_TO-DO ITEM_
In your output, repeat each entry exactly and include no pictures.
##### INFORMATION PROVIDED #####
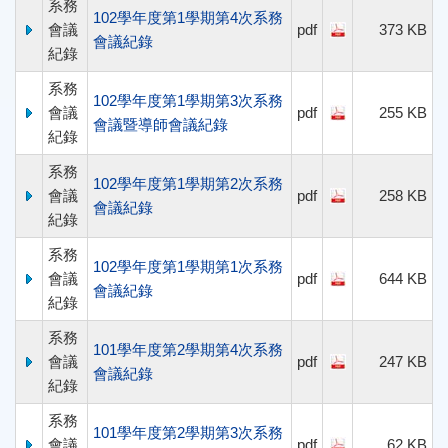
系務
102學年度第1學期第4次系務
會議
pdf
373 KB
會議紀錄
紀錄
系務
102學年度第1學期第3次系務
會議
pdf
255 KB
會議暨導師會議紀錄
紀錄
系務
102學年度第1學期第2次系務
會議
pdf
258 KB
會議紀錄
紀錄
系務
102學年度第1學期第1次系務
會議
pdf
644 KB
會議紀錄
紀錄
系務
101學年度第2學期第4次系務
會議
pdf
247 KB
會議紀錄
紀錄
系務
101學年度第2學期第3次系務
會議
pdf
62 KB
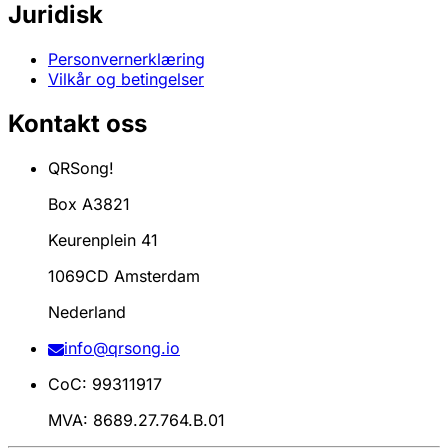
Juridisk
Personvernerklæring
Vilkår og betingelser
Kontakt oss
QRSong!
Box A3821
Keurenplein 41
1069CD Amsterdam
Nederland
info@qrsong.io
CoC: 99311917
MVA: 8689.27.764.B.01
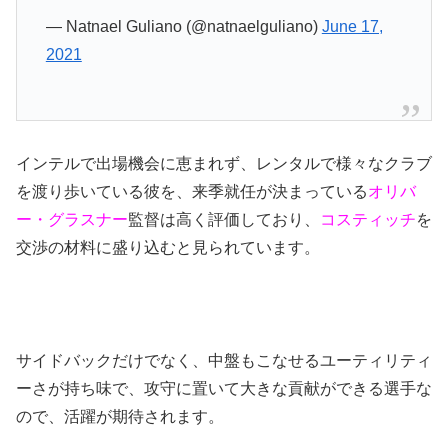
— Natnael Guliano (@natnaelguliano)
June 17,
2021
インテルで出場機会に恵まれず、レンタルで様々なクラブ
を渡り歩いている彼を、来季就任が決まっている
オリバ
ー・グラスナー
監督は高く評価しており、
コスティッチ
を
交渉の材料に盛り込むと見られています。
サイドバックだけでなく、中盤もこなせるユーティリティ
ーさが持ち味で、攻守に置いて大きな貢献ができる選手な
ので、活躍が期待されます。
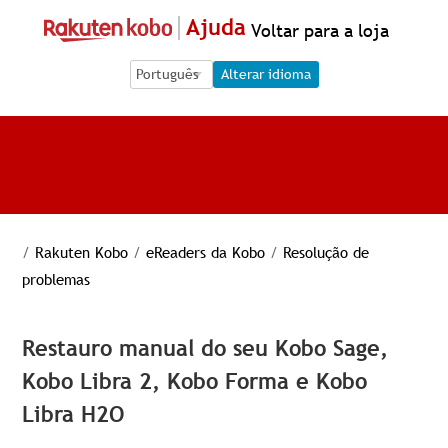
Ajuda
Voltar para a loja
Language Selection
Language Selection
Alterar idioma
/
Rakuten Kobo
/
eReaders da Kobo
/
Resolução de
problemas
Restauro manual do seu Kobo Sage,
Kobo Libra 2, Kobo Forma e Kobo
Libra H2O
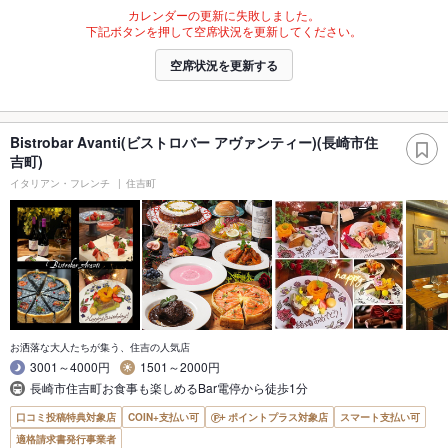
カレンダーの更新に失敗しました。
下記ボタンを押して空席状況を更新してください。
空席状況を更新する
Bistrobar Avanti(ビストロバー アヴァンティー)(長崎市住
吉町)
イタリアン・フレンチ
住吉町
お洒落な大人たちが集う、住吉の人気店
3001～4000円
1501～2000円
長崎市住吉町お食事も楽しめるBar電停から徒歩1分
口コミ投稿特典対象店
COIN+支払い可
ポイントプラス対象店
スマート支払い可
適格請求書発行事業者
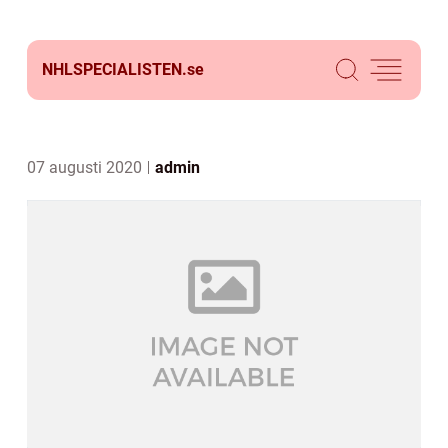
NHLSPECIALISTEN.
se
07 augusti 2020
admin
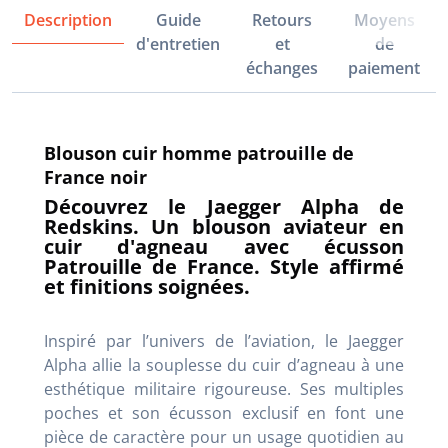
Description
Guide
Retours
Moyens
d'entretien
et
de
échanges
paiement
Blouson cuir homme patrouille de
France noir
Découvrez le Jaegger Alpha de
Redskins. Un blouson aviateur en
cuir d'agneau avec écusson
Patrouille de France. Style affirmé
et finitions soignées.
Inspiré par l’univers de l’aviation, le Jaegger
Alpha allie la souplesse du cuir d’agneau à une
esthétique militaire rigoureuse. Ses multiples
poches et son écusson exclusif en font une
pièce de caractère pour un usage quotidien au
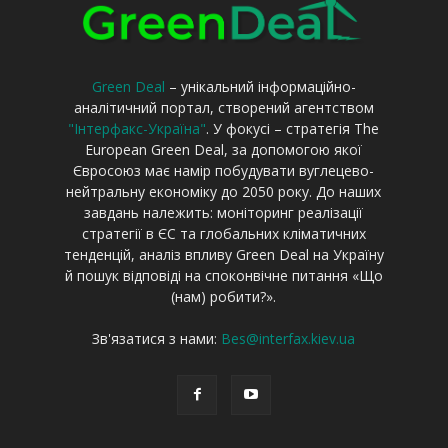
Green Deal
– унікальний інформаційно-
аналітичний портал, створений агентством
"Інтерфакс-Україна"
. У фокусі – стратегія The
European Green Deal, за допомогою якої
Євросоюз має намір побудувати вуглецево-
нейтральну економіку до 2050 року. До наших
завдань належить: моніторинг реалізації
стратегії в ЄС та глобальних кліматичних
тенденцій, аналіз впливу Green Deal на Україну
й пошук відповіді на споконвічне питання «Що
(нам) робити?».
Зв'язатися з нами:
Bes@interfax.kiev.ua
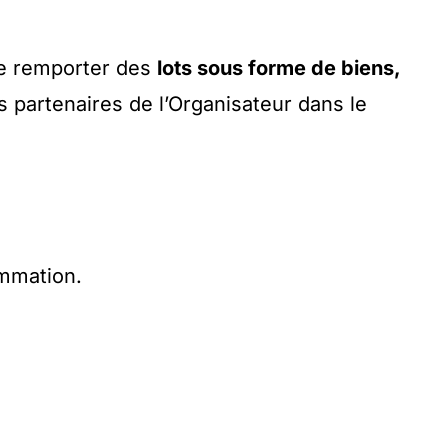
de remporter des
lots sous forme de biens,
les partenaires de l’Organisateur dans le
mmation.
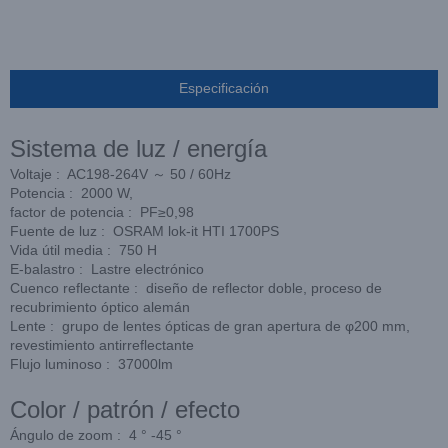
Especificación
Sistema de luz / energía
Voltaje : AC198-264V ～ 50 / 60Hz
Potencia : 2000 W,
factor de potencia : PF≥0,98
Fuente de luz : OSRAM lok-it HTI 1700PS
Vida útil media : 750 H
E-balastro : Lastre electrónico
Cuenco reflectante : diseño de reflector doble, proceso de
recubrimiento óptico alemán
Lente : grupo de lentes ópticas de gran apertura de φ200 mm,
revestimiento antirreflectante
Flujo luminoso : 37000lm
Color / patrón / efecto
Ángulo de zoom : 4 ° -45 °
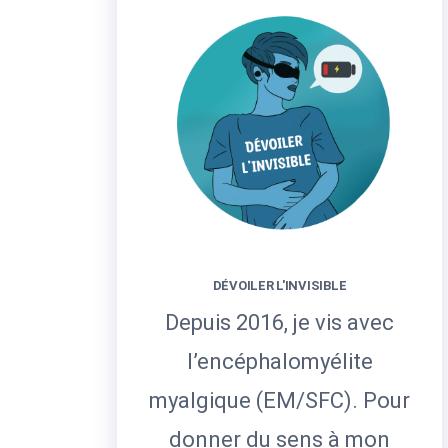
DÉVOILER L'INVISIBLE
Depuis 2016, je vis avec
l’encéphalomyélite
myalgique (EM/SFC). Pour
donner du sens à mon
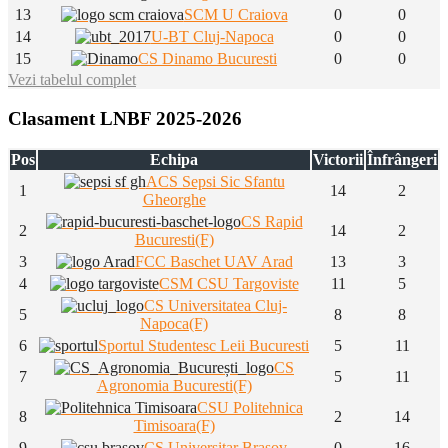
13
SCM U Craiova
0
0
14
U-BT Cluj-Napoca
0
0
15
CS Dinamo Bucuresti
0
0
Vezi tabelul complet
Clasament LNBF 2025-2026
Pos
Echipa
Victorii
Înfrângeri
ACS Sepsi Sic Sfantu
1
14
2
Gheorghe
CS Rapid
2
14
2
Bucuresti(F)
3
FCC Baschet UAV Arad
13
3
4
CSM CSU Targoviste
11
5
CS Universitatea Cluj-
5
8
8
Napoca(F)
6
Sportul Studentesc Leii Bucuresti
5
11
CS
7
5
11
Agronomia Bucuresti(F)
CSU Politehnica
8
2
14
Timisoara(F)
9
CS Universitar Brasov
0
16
#####
_RESPONSE TO THIS TASK_
系務
102學年度第1學期第4次系務
會議
pdf
373 KB
會議紀錄
紀錄
系務
102學年度第1學期第3次系務
會議
pdf
255 KB
會議暨導師會議紀錄
紀錄
系務
102學年度第1學期第2次系務
會議
pdf
258 KB
會議紀錄
紀錄
系務
102學年度第1學期第1次系務
會議
pdf
644 KB
會議紀錄
紀錄
系務
101學年度第2學期第4次系務
會議
pdf
247 KB
會議紀錄
紀錄
系務
101學年度第2學期第3次系務
會議
pdf
62 KB
Juridisk
Personvernerklæring
Vilkår og betingelser
Kontakt oss
QRSong!
Box A3821
Keurenplein 41
1069CD Amsterdam
Nederland
info@qrsong.io
CoC: 99311917
MVA: 8689.27.764.B.01
— Natnael Guliano (@natnaelguliano)
June 17,
2021
インテルで出場機会に恵まれず、レンタルで様々なクラブ
を渡り歩いている彼を、来季就任が決まっている
オリバ
ー・グラスナー
監督は高く評価しており、
コスティッチ
を
交渉の材料に盛り込むと見られています。
サイドバックだけでなく、中盤もこなせるユーティリティ
ーさが持ち味で、攻守に置いて大きな貢献ができる選手な
ので、活躍が期待されます。
Ajuda
Voltar para a loja
Language Selection
Language Selection
Alterar idioma
/
Rakuten Kobo
/
eReaders da Kobo
/
Resolução de
problemas
Restauro manual do seu Kobo Sage,
Kobo Libra 2, Kobo Forma e Kobo
Libra H2O
カレンダーの更新に失敗しました。
下記ボタンを押して空席状況を更新してください。
空席状況を更新する
Bistrobar Avanti(ビストロバー アヴァンティー)(長崎市住
吉町)
イタリアン・フレンチ
住吉町
お洒落な大人たちが集う、住吉の人気店
3001～4000円
1501～2000円
長崎市住吉町お食事も楽しめるBar電停から徒歩1分
口コミ投稿特典対象店
COIN+支払い可
ポイントプラス対象店
スマート支払い可
適格請求書発行事業者
NHLSPECIALISTEN.
se
07 augusti 2020
admin
Description
Guide
Retours
Moyens
d'entretien
et
de
échanges
paiement
Blouson cuir homme patrouille de
France noir
Découvrez le Jaegger Alpha de
Redskins. Un blouson aviateur en
cuir d'agneau avec écusson
Patrouille de France. Style affirmé
et finitions soignées.
Inspiré par l’univers de l’aviation, le Jaegger
Alpha allie la souplesse du cuir d’agneau à une
esthétique militaire rigoureuse. Ses multiples
poches et son écusson exclusif en font une
pièce de caractère pour un usage quotidien au
Green Deal
– унікальний інформаційно-
аналітичний портал, створений агентством
"Інтерфакс-Україна"
. У фокусі – стратегія The
European Green Deal, за допомогою якої
Євросоюз має намір побудувати вуглецево-
нейтральну економіку до 2050 року. До наших
завдань належить: моніторинг реалізації
стратегії в ЄС та глобальних кліматичних
тенденцій, аналіз впливу Green Deal на Україну
й пошук відповіді на споконвічне питання «Що
(нам) робити?».
Зв'язатися з нами:
Bes@interfax.kiev.ua
de remporter des
lots sous forme de biens,
les partenaires de l’Organisateur dans le
mmation.
Especificación
Sistema de luz / energía
Voltaje : AC198-264V ～ 50 / 60Hz
Potencia : 2000 W,
factor de potencia : PF≥0,98
Fuente de luz : OSRAM lok-it HTI 1700PS
Vida útil media : 750 H
E-balastro : Lastre electrónico
Cuenco reflectante : diseño de reflector doble, proceso de
recubrimiento óptico alemán
Lente : grupo de lentes ópticas de gran apertura de φ200 mm,
revestimiento antirreflectante
Flujo luminoso : 37000lm
Color / patrón / efecto
Ángulo de zoom : 4 ° -45 °
DÉVOILER L'INVISIBLE
Depuis 2016, je vis avec
l’encéphalomyélite
myalgique (EM/SFC). Pour
donner du sens à mon
13
SCM U Craiova
0
0
14
U-BT Cluj-Napoca
0
0
15
CS Dinamo Bucuresti
0
0
Vezi tabelul complet
Clasament LNBF 2025-2026
Pos
Echipa
Victorii
Înfrângeri
ACS Sepsi Sic Sfantu
1
14
2
Gheorghe
CS Rapid
2
14
2
Bucuresti(F)
3
FCC Baschet UAV Arad
13
3
4
CSM CSU Targoviste
11
5
CS Universitatea Cluj-
5
8
8
Napoca(F)
6
Sportul Studentesc Leii Bucuresti
5
11
CS
7
5
11
Agronomia Bucuresti(F)
CSU Politehnica
8
2
14
Timisoara(F)
9
CS Universitar Brasov
0
16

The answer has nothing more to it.